** Exercise text **
⁂

[llvm-commits] [llvm] r61123 - in /llvm/trunk: lib/Transforms/IPO/GlobalOpt.cpp test/Transforms/GlobalOpt/heap-sra-phi.ll

Chris Lattner sabre at nondot.org
Tue Dec 16 21:28:55 PST 2008


Author: lattner
Date: Tue Dec 16 23:28:49 2008
New Revision: 61123

URL: http://llvm.org/viewvc/llvm-project?rev=61123&view=rev
Log:
Enhance heap sra to be substantially more aggressive w.r.t PHI
nodes.  This allows it to do fairly general phi insertion if a 
load from a pointer global wants to be SRAd but the load is used
by (recursive) phi nodes.  This fixes a pessimization on ppc
introduced by Load PRE.

Added:
    llvm/trunk/test/Transforms/GlobalOpt/heap-sra-phi.ll
Modified:
    llvm/trunk/lib/Transforms/IPO/GlobalOpt.cpp

Modified: llvm/trunk/lib/Transforms/IPO/GlobalOpt.cpp
URL: http://llvm.org/viewvc/llvm-project/llvm/trunk/lib/Transforms/IPO/GlobalOpt.cpp?rev=61123&r1=61122&r2=61123&view=diff

==============================================================================
--- llvm/trunk/lib/Transforms/IPO/GlobalOpt.cpp (original)

⁂

Please transcribe the LLVM commit notice from "URL: http://llvm.org/viewvc/llvm-project?rev=61123&view=rev" up to and including "by Load PRE.".

[Data entries]
⁂

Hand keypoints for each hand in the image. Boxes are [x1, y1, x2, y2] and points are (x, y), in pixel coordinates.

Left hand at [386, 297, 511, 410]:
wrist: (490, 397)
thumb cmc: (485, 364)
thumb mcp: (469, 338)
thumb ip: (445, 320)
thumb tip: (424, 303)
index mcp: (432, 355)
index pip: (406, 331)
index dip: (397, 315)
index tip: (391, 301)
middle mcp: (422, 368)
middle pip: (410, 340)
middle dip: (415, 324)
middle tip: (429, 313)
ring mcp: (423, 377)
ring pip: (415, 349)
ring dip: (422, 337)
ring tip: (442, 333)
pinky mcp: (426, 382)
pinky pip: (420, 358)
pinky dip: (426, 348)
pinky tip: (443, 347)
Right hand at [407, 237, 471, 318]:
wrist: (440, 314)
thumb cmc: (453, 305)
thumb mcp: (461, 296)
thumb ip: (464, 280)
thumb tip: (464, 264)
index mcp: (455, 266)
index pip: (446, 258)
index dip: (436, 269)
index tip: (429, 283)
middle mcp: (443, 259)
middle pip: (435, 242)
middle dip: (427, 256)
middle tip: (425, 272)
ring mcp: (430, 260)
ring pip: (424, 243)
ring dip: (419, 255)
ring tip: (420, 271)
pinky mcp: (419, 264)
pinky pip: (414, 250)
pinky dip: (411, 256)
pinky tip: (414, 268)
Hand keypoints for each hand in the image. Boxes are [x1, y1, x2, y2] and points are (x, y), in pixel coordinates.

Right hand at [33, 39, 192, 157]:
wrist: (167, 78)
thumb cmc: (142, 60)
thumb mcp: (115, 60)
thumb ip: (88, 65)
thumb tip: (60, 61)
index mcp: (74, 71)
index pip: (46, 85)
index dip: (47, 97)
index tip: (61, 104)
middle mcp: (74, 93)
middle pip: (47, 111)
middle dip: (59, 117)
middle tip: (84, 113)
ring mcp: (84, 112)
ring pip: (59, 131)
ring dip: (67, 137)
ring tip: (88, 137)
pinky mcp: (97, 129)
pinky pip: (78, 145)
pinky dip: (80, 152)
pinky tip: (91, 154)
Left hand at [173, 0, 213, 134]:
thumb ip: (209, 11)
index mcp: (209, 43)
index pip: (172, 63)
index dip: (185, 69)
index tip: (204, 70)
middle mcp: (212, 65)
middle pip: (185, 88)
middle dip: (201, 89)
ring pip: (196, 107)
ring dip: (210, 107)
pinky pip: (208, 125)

⁂

** Output for this task **
URL: http://llvm.org/viewvc/llvm-project?rev=61123&view=rev
Log:
Enhance heap sra to be substantially more aggressive w.r.t PHI
nodes.  This allows it to do fairly general phi insertion if a 
load from a pointer global wants to be SRAd but the load is used
by (recursive) phi nodes.  This fixes a pessimization on ppc
introduced by Load PRE.